As for the picture the man shows Woodward, I thought it was his dead twin brother, or it could have been his son. But the phone call she later made indicated he had no family, so it's anyone's guess as who's picture it is. I still think it's the brother. And that may bring Rachel dangerously close to the hold that her childhood could still have on her.

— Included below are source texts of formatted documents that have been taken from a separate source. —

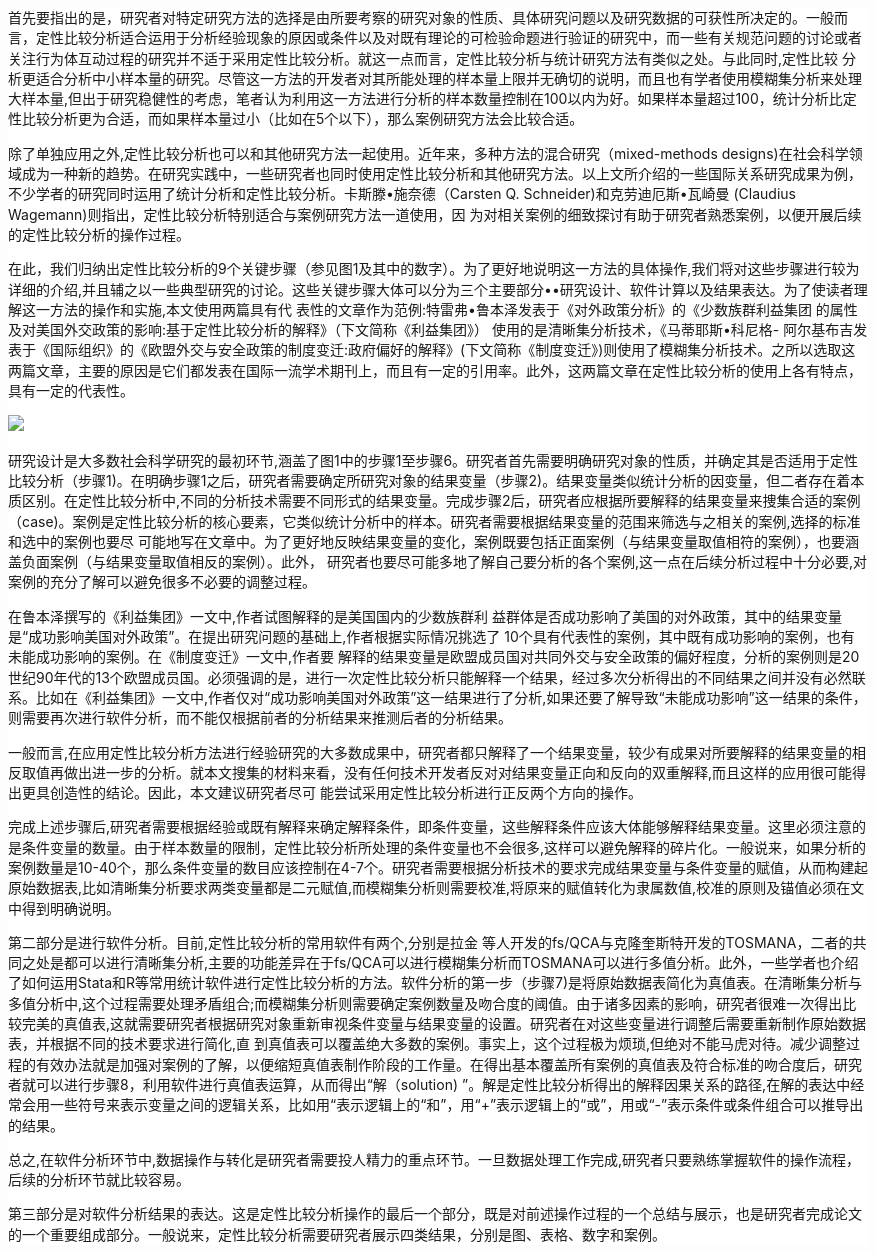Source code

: 首先要指出的是，研究者对特定研究方法的选择是由所要考察的研究对象的性质、具体研究问题以及研究数据的可获性所决定的。一般而言，定性比较分析适合运用于分析经验现象的原因或条件以及对既有理论的可检验命题进行验证的研究中，而一些有关规范问题的讨论或者关注行为体互动过程的研究并不适于采用定性比较分析。就这一点而言，定性比较分析与统计研究方法有类似之处。与此同时,定性比较
分析更适合分析中小样本量的研究。尽管这一方法的开发者对其所能处理的样本量上限并无确切的说明，而且也有学者使用模糊集分析来处理大样本量,但出于研究稳健性的考虑，笔者认为利用这一方法进行分析的样本数量控制在100以内为好。如果样本量超过100，统计分析比定性比较分析更为合适，而如果样本量过小（比如在5个以下），那么案例研究方法会比较合适。  

除了单独应用之外,定性比较分析也可以和其他研究方法一起使用。近年来，多种方法的混合研究（mixed-methods
designs)在社会科学领域成为一种新的趋势。在研究实践中，一些研究者也同时使用定性比较分析和其他研究方法。以上文所介绍的一些国际关系研究成果为例，不少学者的研究同时运用了统计分析和定性比较分析。卡斯滕•施奈德（Carsten
Q. Schneider)和克劳迪厄斯•瓦崎曼 (Claudius Wagemann)则指出，定性比较分析特别适合与案例研究方法一道使用，因
为对相关案例的细致探讨有助于研究者熟悉案例，以便开展后续的定性比较分析的操作过程。

在此，我们归纳出定性比较分析的9个关键步骤（参见图1及其中的数字）。为了更好地说明这一方法的具体操作,我们将对这些步骤进行较为详细的介绍,并且辅之以一些典型研究的讨论。这些关键步骤大体可以分为三个主要部分••研究设计、软件计算以及结果表达。为了使读者理解这一方法的操作和实施,本文使用两篇具有代
表性的文章作为范例:特雷弗•鲁本泽发表于《对外政策分析》的《少数族群利益集团 的属性及对美国外交政策的影响:基于定性比较分析的解释》（下文简称《利益集团》）
使用的是清晰集分析技术，《马蒂耶斯•科尼格-
阿尔基布吉发表于《国际组织》的《欧盟外交与安全政策的制度变迁:政府偏好的解释》(下文简称《制度变迁》)则使用了模糊集分析技术。之所以选取这两篇文章，主要的原因是它们都发表在国际一流学术期刊上，而且有一定的引用率。此外，这两篇文章在定性比较分析的使用上各有特点，具有一定的代表性。

![](/images/4051/5.png)

研究设计是大多数社会科学研究的最初环节,涵盖了图1中的步骤1至步骤6。研究者首先需要明确研究对象的性质，并确定其是否适用于定性比较分析（步骤1)。在明确步骤1之后，研究者需要确定所研究对象的结果变量（步骤2)。结果变量类似统计分析的因变量，但二者存在着本质区别。在定性比较分析中,不同的分析技术需要不同形式的结果变量。完成步骤2后，研究者应根据所要解释的结果变量来捜集合适的案例（case)。案例是定性比较分析的核心要素，它类似统计分析中的样本。研究者需要根据结果变量的范围来筛选与之相关的案例,选择的标准和选中的案例也要尽
可能地写在文章中。为了更好地反映结果变量的变化，案例既要包括正面案例（与结果变量取值相符的案例），也要涵盖负面案例（与结果变量取值相反的案例）。此外，
研究者也要尽可能多地了解自己要分析的各个案例,这一点在后续分析过程中十分必要,对案例的充分了解可以避免很多不必要的调整过程。

在鲁本泽撰写的《利益集团》一文中,作者试图解释的是美国国内的少数族群利
益群体是否成功影响了美国的对外政策，其中的结果变量是“成功影响美国对外政策”。在提出研究问题的基础上,作者根据实际情况挑选了
10个具有代表性的案例，其中既有成功影响的案例，也有未能成功影响的案例。在《制度变迁》一文中,作者要
解释的结果变量是欧盟成员国对共同外交与安全政策的偏好程度，分析的案例则是20世纪90年代的13个欧盟成员国。必须强调的是，进行一次定性比较分析只能解释一个结果，经过多次分析得出的不同结果之间并没有必然联系。比如在《利益集团》一文中,作者仅对“成功影响美国对外政策”这一结果进行了分析,如果还要了解导致“未能成功影响”这一结果的条件，则需要再次进行软件分析，而不能仅根据前者的分析结果来推测后者的分析结果。  

一般而言,在应用定性比较分析方法进行经验研究的大多数成果中，研究者都只解释了一个结果变量，较少有成果对所要解释的结果变量的相反取值再做出进一步的分析。就本文搜集的材料来看，没有任何技术开发者反对对结果变量正向和反向的双重解释,而且这样的应用很可能得出更具创造性的结论。因此，本文建议研究者尽可
能尝试采用定性比较分析进行正反两个方向的操作。

完成上述步骤后,研究者需要根据经验或既有解释来确定解释条件，即条件变量，这些解释条件应该大体能够解释结果变量。这里必须注意的是条件变量的数量。由于样本数量的限制，定性比较分析所处理的条件变量也不会很多,这样可以避免解释的碎片化。一般说来，如果分析的案例数量是10-40个，那么条件变量的数目应该控制在4-7个。研究者需要根据分析技术的要求完成结果变量与条件变量的赋值，从而构建起原始数据表,比如清晰集分析要求两类变量都是二元赋值,而模糊集分析则需要校准,将原来的赋值转化为隶属数值,校准的原则及锚值必须在文中得到明确说明。

第二部分是进行软件分析。目前,定性比较分析的常用软件有两个,分别是拉金
等人开发的fs/QCA与克隆奎斯特开发的TOSMANA，二者的共同之处是都可以进行清晰集分析,主要的功能差异在于fs/QCA可以进行模糊集分析而TOSMANA可以进行多值分析。此外，一些学者也介绍了如何运用Stata和R等常用统计软件进行定性比较分析的方法。软件分析的第一步（步骤7)是将原始数据表简化为真值表。在清晰集分析与多值分析中,这个过程需要处理矛盾组合;而模糊集分析则需要确定案例数量及吻合度的阈值。由于诸多因素的影响，研究者很难一次得出比较完美的真值表,这就需要研究者根据研究对象重新审视条件变量与结果变量的设置。研究者在对这些变量进行调整后需要重新制作原始数据表，并根据不同的技术要求进行简化,直
到真值表可以覆盖绝大多数的案例。事实上，这个过程极为烦琐,但绝对不能马虎对待。减少调整过程的有效办法就是加强对案例的了解，以便缩短真值表制作阶段的工作量。在得出基本覆盖所有案例的真值表及符合标准的吻合度后，研究者就可以进行步骤8，利用软件进行真值表运算，从而得出“解（solution)
”。解是定性比较分析得出的解释因果关系的路径,在解的表达中经常会用一些符号来表示变量之间的逻辑关系，比如用“表示逻辑上的“和”，用“+”表示逻辑上的“或”，用或“-”表示条件或条件组合可以推导出的结果。  

总之,在软件分析环节中,数据操作与转化是研究者需要投人精力的重点环节。一旦数据处理工作完成,研究者只要熟练掌握软件的操作流程，后续的分析环节就比较容易。  

第三部分是对软件分析结果的表达。这是定性比较分析操作的最后一个部分，既是对前述操作过程的一个总结与展示，也是研究者完成论文的一个重要组成部分。一般说来，定性比较分析需要研究者展示四类结果，分别是图、表格、数字和案例。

Finally, Rachel's decision to go to Oregon (a symbol of liberation from past miasmas, a "coming into one's own light a la the free-standing Kouros, a Jungian "individuation") makes this film very satisfying to watch. We're still left wondering--how much of her baggage does she take with her? But I left thinking that she was free enough to decide that consciously and independently.
user7980524970050
23/05/2023 04:35
This film is one my all time favorites. It's a strong story about a school teacher who lives with her cranky, dominating mother and who hasn't had (or used!) the chance to take responsibility for her own life. Rachel is a woman of many fears; fears that may seem insignificant and vain from an outsiders point of view but that are everything to her, that actually define the framework for her life. In a little town of conservative values it is hard to take a turn and find the courage to become something you weren't before. Joanne Woodward gives a masterful performance and is the heart and soul of this film. She does the most incredible things with just her eyes and her face, and her voice. She makes Rachel so real it hurts to watch. That's acting. Estelle Parsons as Calla is fantastic, too. This is a beautiful, sensitive movie, highly underrated and way too unknown to most people. For me, it's a classic. Go find it and see it!